Second, sometimes an accident is just an accident and we can’t criminalize everything which has an unpleasant ending for somebody.
For instance, we suspect the aggrieved mother would probably really resent being arrested because here kids were truant. But in some states, that is the law.
We don’t really know what happened that morning which caused Schmidt to lose control of her vehicle.
But we do know that Metro has impressive investigatory resources in a situation like this and every incentive to charge Schmidt.
If Young’s people can’t find a reason to seek felony charges, chances are it was an accident and changing a law to criminalize accidents is one of those areas in which you should be careful what you wish for because the worst thing which could happen is that you just might get what you want.
Sometimes an accident is just and accident and sometimes life just isn’t fair.
And one thing is certain. If three of those people killed had been in class where they were supposed to be they would still be alive today.
We suspect that Schmidt is not blameless in this situation. But when a parent whose kids were where they weren’t supposed to be in the first place starts pointing fingers at a driver who lost control of her vehicle, it looks suspiciously like blame shifting.
And just because the media is inclined to go along doesn’t make it right.
On another subject…
We cannot ever remember agreeing with Jesse Jackson on anything but we admire his position on the Terri Schiavo case.
It is far more courageous then the position taken by Florida Judge George Greer and makes us believe that there is hope that maybe, just maybe, there is some common ground between liberals and conservatives.

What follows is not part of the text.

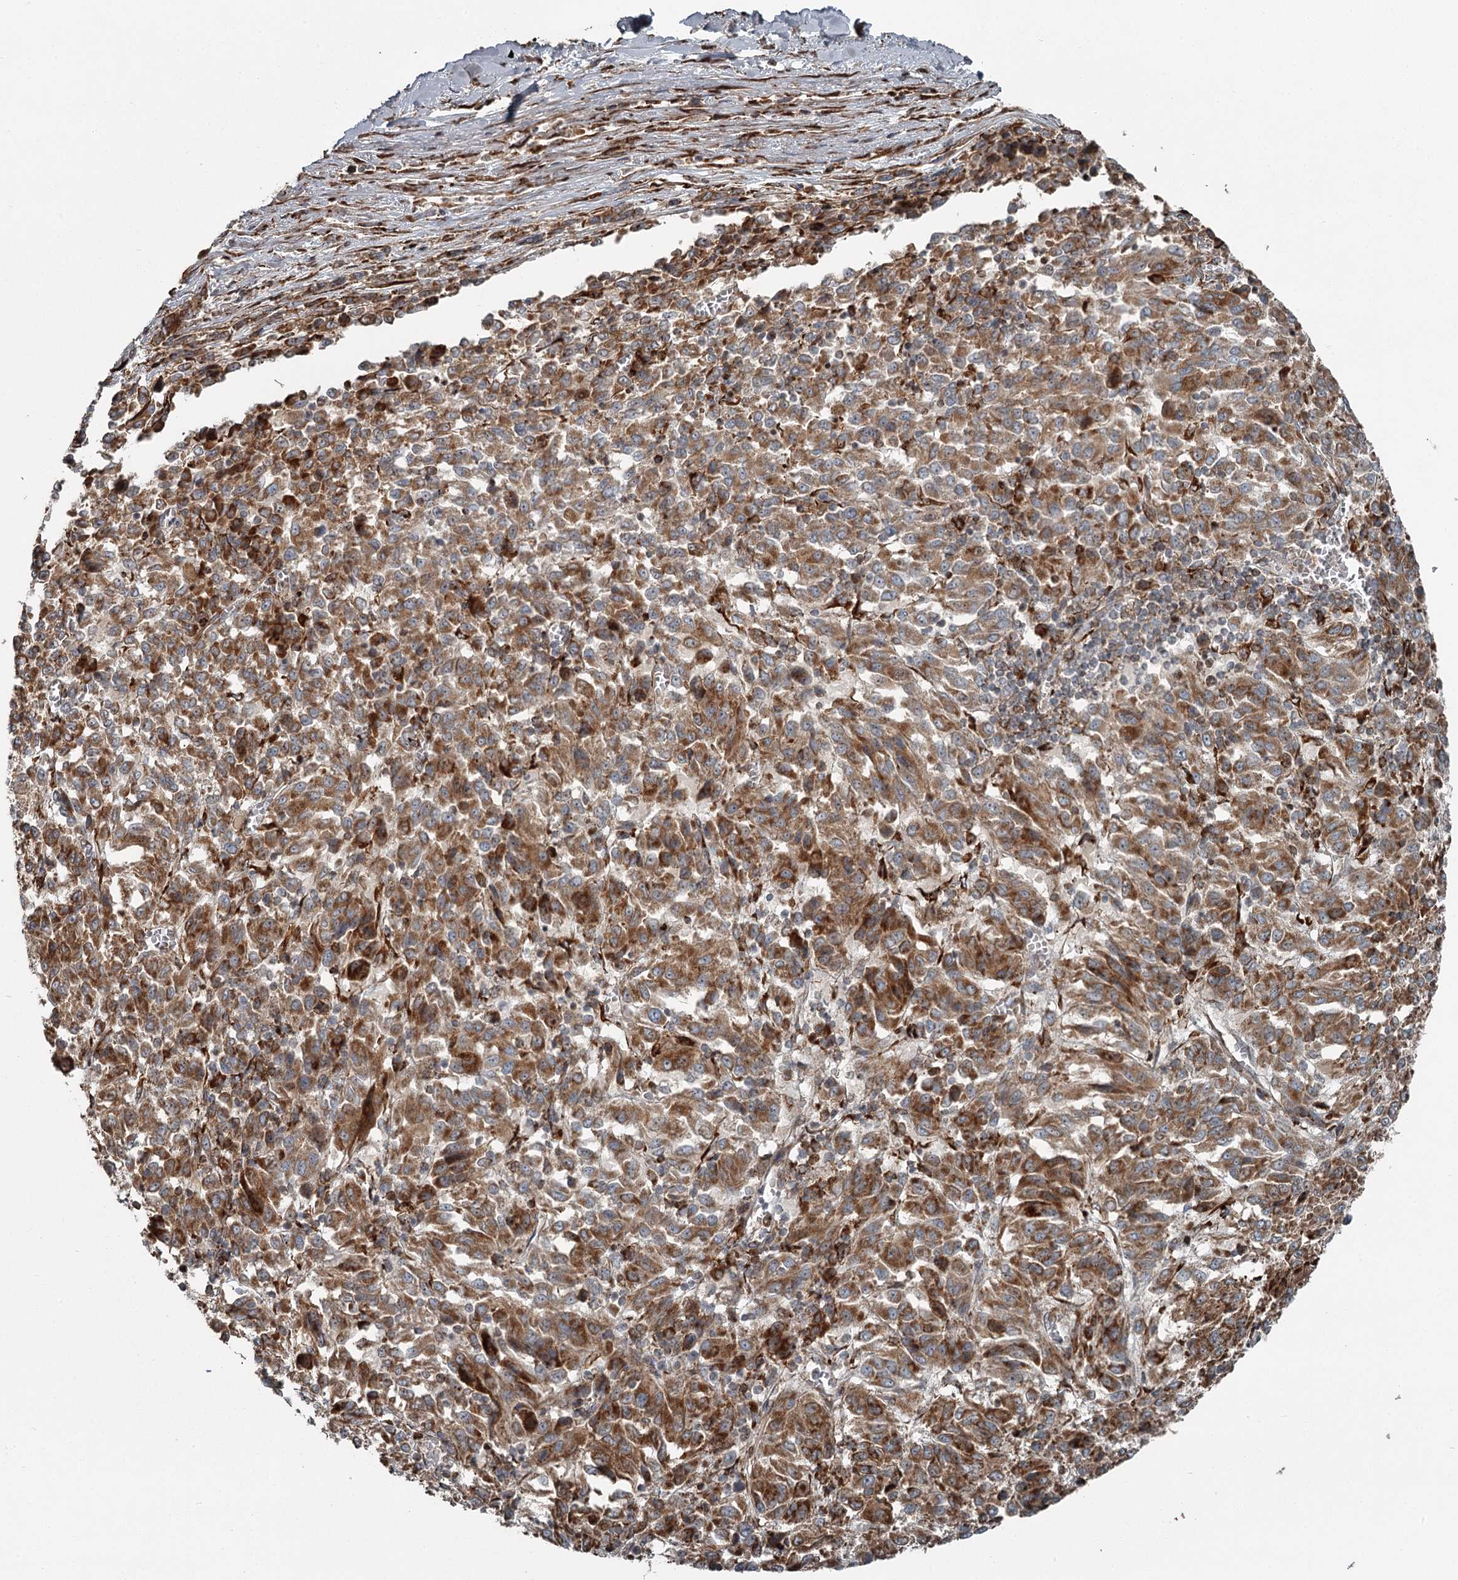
{"staining": {"intensity": "strong", "quantity": ">75%", "location": "cytoplasmic/membranous"}, "tissue": "melanoma", "cell_type": "Tumor cells", "image_type": "cancer", "snomed": [{"axis": "morphology", "description": "Malignant melanoma, Metastatic site"}, {"axis": "topography", "description": "Lung"}], "caption": "The immunohistochemical stain highlights strong cytoplasmic/membranous expression in tumor cells of malignant melanoma (metastatic site) tissue.", "gene": "RASSF8", "patient": {"sex": "male", "age": 64}}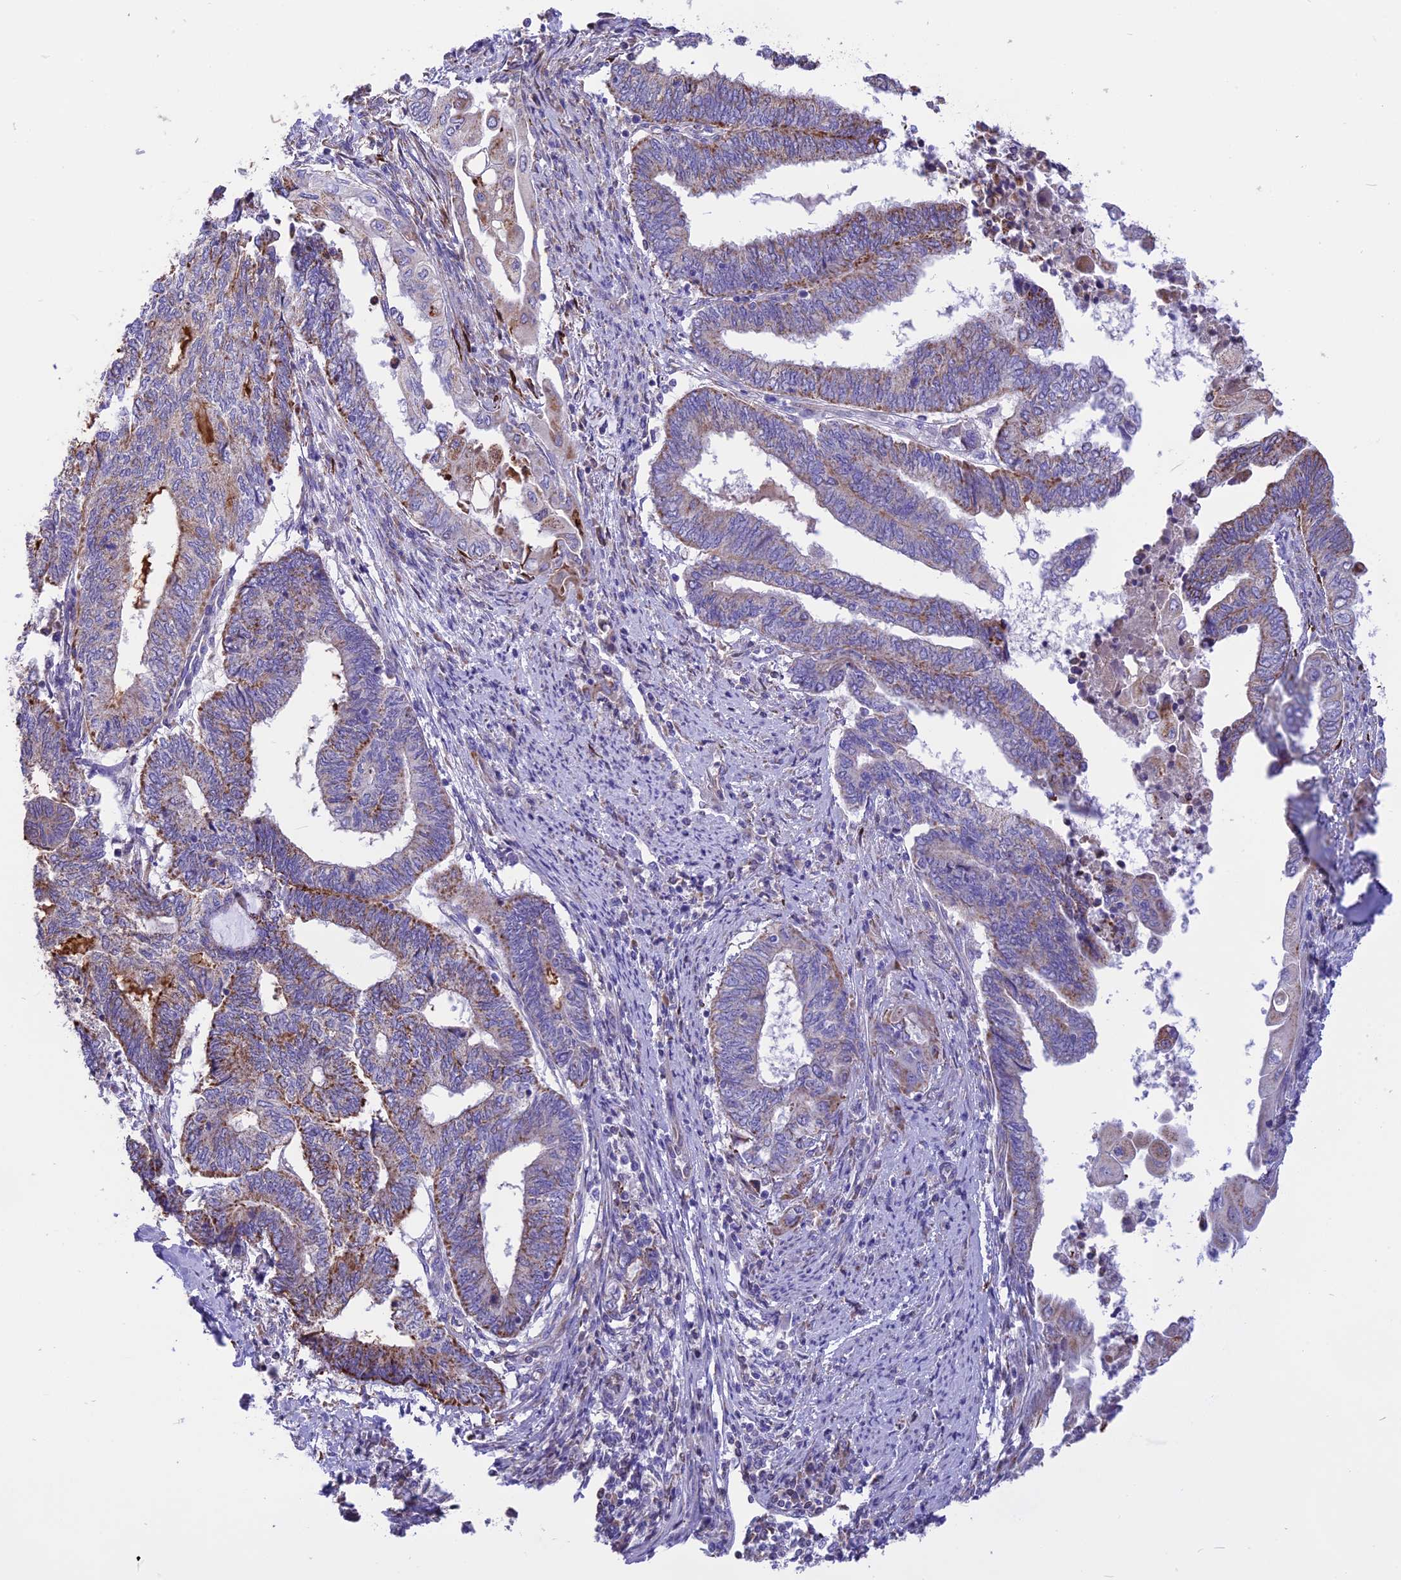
{"staining": {"intensity": "moderate", "quantity": "<25%", "location": "cytoplasmic/membranous"}, "tissue": "endometrial cancer", "cell_type": "Tumor cells", "image_type": "cancer", "snomed": [{"axis": "morphology", "description": "Adenocarcinoma, NOS"}, {"axis": "topography", "description": "Uterus"}, {"axis": "topography", "description": "Endometrium"}], "caption": "Approximately <25% of tumor cells in human endometrial cancer show moderate cytoplasmic/membranous protein staining as visualized by brown immunohistochemical staining.", "gene": "DOC2B", "patient": {"sex": "female", "age": 70}}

Jackson came to the aid of Terri’s parents in their fight to prevent her judicial homicide and to his probable political detriment.
He too sees this not necessarily as a political or legal issue but as the moral issue it is.
Simply put, we just don’t starve and dehydrate a person to death—except in Judge Greer’s court.
Having been in this business for 40—yes 40—years, we have developed an acute sense of smell. And Schiavo’s husband’s desire to see her dead just doesn’t pass that smell test.
You can take all of the legal, medical or constitutional positions you want. None of them make any sense when one party wants the other dead so badly.
As we said last week.
It appears that Michael Schiavo, with the help of Judge Greer, is going to get away with what Scott Peterson got the death penalty for.
If Jesse Jackson can help head that off, God Bless him.
If he can’t, at least he showed that he is driven by conscience as opposed to political doctrine.
And we’ll never look at him the same way again.